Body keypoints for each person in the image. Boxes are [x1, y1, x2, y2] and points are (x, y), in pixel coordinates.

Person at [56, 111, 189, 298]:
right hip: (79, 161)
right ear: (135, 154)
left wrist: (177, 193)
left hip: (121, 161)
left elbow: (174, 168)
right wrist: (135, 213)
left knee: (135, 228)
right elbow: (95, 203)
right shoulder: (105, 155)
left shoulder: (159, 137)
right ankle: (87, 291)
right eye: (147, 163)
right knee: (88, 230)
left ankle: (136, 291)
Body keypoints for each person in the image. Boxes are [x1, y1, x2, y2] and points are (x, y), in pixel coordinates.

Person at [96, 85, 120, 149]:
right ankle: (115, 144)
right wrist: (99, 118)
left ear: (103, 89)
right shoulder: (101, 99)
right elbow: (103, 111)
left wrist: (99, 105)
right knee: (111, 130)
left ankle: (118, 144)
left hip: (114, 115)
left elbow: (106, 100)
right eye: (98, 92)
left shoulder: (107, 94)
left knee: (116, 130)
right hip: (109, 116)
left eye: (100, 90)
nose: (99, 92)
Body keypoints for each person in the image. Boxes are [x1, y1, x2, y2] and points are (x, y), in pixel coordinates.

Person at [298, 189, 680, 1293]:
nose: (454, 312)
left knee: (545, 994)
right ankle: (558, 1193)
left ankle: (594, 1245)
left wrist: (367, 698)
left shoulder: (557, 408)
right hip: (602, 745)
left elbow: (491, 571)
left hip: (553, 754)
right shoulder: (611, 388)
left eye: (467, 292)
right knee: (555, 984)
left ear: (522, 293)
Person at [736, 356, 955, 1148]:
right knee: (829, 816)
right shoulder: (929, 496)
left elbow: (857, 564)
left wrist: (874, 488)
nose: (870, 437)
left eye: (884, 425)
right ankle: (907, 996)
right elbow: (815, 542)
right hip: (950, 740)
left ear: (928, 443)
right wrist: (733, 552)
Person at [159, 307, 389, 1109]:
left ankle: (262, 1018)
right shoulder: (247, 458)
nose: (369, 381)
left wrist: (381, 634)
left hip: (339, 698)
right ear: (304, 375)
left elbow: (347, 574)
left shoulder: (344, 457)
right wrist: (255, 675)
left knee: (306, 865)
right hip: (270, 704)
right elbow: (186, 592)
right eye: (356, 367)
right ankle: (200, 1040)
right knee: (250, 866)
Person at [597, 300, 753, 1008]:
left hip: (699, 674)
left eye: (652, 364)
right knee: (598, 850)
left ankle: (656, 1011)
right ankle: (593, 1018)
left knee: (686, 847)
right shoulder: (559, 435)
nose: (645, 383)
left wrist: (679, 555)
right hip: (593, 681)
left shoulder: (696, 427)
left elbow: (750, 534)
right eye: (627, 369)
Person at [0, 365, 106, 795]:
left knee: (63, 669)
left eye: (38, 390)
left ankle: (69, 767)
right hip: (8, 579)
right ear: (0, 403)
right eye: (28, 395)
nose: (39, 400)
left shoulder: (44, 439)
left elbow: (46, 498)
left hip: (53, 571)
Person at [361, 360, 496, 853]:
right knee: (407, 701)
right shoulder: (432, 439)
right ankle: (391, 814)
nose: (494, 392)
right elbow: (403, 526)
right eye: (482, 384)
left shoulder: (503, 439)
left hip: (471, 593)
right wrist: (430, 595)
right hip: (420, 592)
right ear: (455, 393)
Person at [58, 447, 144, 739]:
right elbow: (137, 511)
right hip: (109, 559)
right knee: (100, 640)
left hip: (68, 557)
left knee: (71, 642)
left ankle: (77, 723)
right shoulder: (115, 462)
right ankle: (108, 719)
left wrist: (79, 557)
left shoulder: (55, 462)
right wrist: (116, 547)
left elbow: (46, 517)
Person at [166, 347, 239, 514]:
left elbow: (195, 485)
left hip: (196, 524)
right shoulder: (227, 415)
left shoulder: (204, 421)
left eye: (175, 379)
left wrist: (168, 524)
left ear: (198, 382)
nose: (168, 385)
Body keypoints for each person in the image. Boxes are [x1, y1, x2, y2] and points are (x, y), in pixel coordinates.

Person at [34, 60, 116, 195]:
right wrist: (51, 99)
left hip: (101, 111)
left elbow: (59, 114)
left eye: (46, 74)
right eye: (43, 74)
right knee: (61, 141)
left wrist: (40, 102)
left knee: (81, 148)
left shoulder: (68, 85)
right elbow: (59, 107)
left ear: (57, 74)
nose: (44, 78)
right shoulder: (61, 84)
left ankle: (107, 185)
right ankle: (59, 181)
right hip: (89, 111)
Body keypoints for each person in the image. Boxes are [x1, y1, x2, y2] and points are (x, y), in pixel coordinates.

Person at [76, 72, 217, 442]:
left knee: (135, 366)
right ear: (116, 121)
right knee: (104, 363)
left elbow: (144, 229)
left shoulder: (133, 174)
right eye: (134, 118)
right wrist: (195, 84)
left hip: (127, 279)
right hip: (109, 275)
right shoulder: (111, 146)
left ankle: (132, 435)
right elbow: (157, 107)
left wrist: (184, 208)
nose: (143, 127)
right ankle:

=======

» **TASK ITEM**: Return the data in full, exactly as it appears above.

» **WRITTEN RESPONSE**:
Body keypoints for each person in the image. Boxes are [x1, y1, x2, y2] and points are (x, y), in pixel coordinates.

Person at [56, 111, 189, 298]:
right hip: (79, 161)
right ear: (135, 154)
left wrist: (177, 193)
left hip: (121, 161)
left elbow: (174, 168)
right wrist: (135, 213)
left knee: (135, 228)
right elbow: (95, 203)
right shoulder: (105, 155)
left shoulder: (159, 137)
right ankle: (87, 291)
right eye: (147, 163)
right knee: (88, 230)
left ankle: (136, 291)
Body keypoints for each person in the image. Boxes are [x1, y1, x2, y2] and points are (x, y), in pixel coordinates.

Person at [96, 85, 120, 149]:
right ankle: (115, 144)
right wrist: (99, 118)
left ear: (103, 89)
right shoulder: (101, 99)
right elbow: (103, 111)
left wrist: (99, 105)
right knee: (111, 130)
left ankle: (118, 144)
left hip: (114, 115)
left elbow: (106, 100)
right eye: (98, 92)
left shoulder: (107, 94)
left knee: (116, 130)
right hip: (109, 116)
left eye: (100, 90)
nose: (99, 92)
Body keypoints for each person in the image. Boxes are [x1, y1, x2, y2] and points are (x, y), in pixel coordinates.

Person at [298, 189, 680, 1293]:
nose: (454, 312)
left knee: (545, 994)
right ankle: (558, 1193)
left ankle: (594, 1245)
left wrist: (367, 698)
left shoulder: (557, 408)
right hip: (602, 745)
left elbow: (491, 571)
left hip: (553, 754)
right shoulder: (611, 388)
left eye: (467, 292)
right knee: (555, 984)
left ear: (522, 293)
Person at [736, 356, 955, 1148]:
right knee: (829, 816)
right shoulder: (929, 496)
left elbow: (857, 564)
left wrist: (874, 488)
nose: (870, 437)
left eye: (884, 425)
right ankle: (907, 996)
right elbow: (815, 542)
right hip: (950, 740)
left ear: (928, 443)
right wrist: (733, 552)
Person at [159, 307, 389, 1109]:
left ankle: (262, 1018)
right shoulder: (247, 458)
nose: (369, 381)
left wrist: (381, 634)
left hip: (339, 698)
right ear: (304, 375)
left elbow: (347, 574)
left shoulder: (344, 457)
right wrist: (255, 675)
left knee: (306, 865)
right hip: (270, 704)
right elbow: (186, 592)
right eye: (356, 367)
right ankle: (200, 1040)
right knee: (250, 866)
Person at [597, 300, 753, 1008]:
left hip: (699, 674)
left eye: (652, 364)
right knee: (598, 850)
left ankle: (656, 1011)
right ankle: (593, 1018)
left knee: (686, 847)
right shoulder: (559, 435)
nose: (645, 383)
left wrist: (679, 555)
right hip: (593, 681)
left shoulder: (696, 427)
left elbow: (750, 534)
right eye: (627, 369)
Person at [0, 365, 106, 795]:
left knee: (63, 669)
left eye: (38, 390)
left ankle: (69, 767)
right hip: (8, 579)
right ear: (0, 403)
right eye: (28, 395)
nose: (39, 400)
left shoulder: (44, 439)
left elbow: (46, 498)
left hip: (53, 571)
Person at [361, 360, 496, 853]:
right knee: (407, 701)
right shoulder: (432, 439)
right ankle: (391, 814)
nose: (494, 392)
right elbow: (403, 526)
right eye: (482, 384)
left shoulder: (503, 439)
left hip: (471, 593)
right wrist: (430, 595)
right hip: (420, 592)
right ear: (455, 393)
Person at [58, 447, 144, 739]:
right elbow: (137, 511)
right hip: (109, 559)
right knee: (100, 640)
left hip: (68, 557)
left knee: (71, 642)
left ankle: (77, 723)
right shoulder: (115, 462)
right ankle: (108, 719)
left wrist: (79, 557)
left shoulder: (55, 462)
right wrist: (116, 547)
left elbow: (46, 517)
Person at [166, 347, 239, 514]:
left elbow: (195, 485)
left hip: (196, 524)
right shoulder: (227, 415)
left shoulder: (204, 421)
left eye: (175, 379)
left wrist: (168, 524)
left ear: (198, 382)
nose: (168, 385)
Body keypoints for each person in the image. Boxes are [x1, y1, x2, y2] and points are (x, y), in pixel coordinates.

Person at [34, 60, 116, 195]:
right wrist: (51, 99)
left hip: (101, 111)
left elbow: (59, 114)
left eye: (46, 74)
right eye: (43, 74)
right knee: (61, 141)
left wrist: (40, 102)
left knee: (81, 148)
left shoulder: (68, 85)
right elbow: (59, 107)
left ear: (57, 74)
nose: (44, 78)
right shoulder: (61, 84)
left ankle: (107, 185)
right ankle: (59, 181)
right hip: (89, 111)
Body keypoints for each person in the image. Boxes are [x1, y1, x2, y2] and points are (x, y), in pixel coordinates.

Person at [76, 72, 217, 442]:
left knee: (135, 366)
right ear: (116, 121)
right knee: (104, 363)
left elbow: (144, 229)
left shoulder: (133, 174)
right eye: (134, 118)
right wrist: (195, 84)
left hip: (127, 279)
right hip: (109, 275)
right shoulder: (111, 146)
left ankle: (132, 435)
right elbow: (157, 107)
left wrist: (184, 208)
nose: (143, 127)
right ankle:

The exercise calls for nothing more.